The most notable application of drones to disaster relief is the Center for Robot-Assisted Search and Rescue (CRASAR). Founded by Texas A&M University professor Dr. Robin Murphy prior to the 9/11 attacks, CRASAR uses several types of robots, including unmanned ground and aerial vehicles, for search, rescue, reconstruction, restoration and structural forensics. Her mission in establishing CRASAR and still guiding CRASAR is worldwide humanitarian effort.
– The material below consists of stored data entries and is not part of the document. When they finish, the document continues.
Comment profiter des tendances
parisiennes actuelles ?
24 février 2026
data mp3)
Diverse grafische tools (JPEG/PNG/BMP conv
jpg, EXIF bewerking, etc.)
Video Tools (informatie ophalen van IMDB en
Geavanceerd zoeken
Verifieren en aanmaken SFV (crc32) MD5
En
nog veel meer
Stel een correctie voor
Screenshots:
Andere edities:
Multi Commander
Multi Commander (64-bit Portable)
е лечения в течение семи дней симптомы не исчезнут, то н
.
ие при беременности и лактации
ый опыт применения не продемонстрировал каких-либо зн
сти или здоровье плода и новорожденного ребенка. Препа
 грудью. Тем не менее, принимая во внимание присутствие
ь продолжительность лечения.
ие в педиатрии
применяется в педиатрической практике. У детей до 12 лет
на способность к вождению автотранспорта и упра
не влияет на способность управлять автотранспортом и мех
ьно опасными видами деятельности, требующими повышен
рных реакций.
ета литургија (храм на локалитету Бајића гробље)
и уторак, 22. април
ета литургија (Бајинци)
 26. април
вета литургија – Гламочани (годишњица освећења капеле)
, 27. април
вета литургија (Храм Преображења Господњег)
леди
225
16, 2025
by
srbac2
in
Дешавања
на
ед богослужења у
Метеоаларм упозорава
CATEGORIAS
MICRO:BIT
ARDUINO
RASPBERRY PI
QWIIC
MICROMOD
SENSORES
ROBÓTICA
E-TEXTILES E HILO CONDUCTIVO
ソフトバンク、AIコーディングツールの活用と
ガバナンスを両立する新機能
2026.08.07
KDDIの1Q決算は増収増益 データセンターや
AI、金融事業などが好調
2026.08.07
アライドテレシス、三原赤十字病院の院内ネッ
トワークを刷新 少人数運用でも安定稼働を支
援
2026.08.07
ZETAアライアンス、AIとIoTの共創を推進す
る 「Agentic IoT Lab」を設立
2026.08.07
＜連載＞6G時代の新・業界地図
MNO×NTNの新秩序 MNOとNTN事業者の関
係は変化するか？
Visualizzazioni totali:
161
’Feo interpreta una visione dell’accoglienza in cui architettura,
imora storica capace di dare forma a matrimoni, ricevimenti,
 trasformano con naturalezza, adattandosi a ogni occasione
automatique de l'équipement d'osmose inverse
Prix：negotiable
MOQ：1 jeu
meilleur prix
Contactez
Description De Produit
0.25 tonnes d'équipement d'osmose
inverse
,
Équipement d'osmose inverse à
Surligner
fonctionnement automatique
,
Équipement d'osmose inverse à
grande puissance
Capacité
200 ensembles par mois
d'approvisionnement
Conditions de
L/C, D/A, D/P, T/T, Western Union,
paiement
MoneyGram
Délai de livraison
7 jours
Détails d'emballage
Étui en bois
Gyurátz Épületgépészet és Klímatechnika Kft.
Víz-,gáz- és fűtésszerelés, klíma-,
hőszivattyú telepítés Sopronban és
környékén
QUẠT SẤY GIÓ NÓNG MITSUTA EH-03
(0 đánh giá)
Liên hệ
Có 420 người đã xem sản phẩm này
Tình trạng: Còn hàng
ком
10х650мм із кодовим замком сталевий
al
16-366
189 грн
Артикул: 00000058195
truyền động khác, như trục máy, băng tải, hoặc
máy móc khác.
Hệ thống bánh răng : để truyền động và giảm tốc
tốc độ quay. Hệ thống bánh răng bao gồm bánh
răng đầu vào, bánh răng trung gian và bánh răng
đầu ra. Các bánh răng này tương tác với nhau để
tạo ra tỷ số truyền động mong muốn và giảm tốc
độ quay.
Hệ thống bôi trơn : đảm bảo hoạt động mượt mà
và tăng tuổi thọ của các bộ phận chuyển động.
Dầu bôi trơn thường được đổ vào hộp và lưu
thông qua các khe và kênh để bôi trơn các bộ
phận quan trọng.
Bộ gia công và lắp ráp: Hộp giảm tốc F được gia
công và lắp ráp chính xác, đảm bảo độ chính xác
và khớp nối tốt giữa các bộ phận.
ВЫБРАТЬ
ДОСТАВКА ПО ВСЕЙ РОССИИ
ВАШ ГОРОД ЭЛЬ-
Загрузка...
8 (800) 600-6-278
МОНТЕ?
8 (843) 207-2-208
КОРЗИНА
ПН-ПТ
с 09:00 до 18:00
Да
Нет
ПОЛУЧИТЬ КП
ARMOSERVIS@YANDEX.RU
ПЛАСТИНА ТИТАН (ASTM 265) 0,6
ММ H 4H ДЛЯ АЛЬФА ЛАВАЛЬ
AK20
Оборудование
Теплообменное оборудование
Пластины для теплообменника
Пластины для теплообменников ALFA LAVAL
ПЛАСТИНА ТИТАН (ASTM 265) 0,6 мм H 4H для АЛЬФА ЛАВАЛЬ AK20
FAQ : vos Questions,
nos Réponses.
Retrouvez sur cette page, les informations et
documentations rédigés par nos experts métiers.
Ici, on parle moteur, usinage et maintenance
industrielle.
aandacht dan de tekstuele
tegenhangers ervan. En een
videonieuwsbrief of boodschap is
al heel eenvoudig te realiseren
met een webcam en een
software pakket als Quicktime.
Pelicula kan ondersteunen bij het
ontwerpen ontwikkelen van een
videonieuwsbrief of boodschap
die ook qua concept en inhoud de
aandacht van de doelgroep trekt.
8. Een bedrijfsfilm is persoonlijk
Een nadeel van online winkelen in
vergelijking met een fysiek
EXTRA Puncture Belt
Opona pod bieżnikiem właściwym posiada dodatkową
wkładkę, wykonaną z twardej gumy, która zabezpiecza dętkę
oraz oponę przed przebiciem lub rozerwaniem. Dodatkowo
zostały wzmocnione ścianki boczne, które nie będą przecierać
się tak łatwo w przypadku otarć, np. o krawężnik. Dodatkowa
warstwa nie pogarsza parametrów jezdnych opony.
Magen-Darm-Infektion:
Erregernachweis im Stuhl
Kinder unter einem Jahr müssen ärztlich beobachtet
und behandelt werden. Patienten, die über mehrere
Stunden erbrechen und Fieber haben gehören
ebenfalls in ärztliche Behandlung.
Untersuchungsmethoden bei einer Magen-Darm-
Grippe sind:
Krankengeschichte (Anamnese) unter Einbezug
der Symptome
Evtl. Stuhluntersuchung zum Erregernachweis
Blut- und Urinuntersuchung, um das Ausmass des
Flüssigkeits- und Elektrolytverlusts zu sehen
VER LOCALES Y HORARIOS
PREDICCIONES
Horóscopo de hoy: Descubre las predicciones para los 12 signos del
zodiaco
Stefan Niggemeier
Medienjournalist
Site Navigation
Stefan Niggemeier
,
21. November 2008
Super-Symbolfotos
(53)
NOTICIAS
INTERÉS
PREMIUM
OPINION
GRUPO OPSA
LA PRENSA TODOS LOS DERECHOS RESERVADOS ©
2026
The addition of drones to disaster response dramatically increases the effectiveness of disaster relief.
CRASAR’S humanitarian efforts were evident in:
– 2001 for the 9/11 World Trade Center attacks;
– 2004 for Hurricane Charley;
– 2005 for the La Conchita Mudslides, for Hurricane Katrina and for Hurricane Wilma;
– 2007 for the Midas Gold Mine Collapse in Nevada, the Crandall Canyon Coal Mine Collapse in Utah and the Berkman Plaza II Collapse in Florida;
– 2008 for the Berkman Plaza II Collapse for structural forensics and for Hurricane Ike;
– 2009 for the State Archives Collapse in Cologne Germany and the L’Aquila Earthquake in Italy;
– 2011 for the Fukushima Daiichi nuclear accident and the Great East Japan Tsunami; and
– 2014 for the SR530 Mudslides.
Dr. Murphy also mentors Texas A&M graduate students in Computer Science. Texas A&M is one of approximately 350 U. S. institutions, including 14 universities and colleges, possessing FAA permits to fly UAVs for education and research. Degrees in drone piloting are conferred by 3 U. S. universities: Kansas State University, North Dakota University and Embry-Riddle Aeronautical University in Daytona Beach, Florida.
As is often true of new technologies, military applications are initially the most obvious but non-military uses eventually appear and flourish.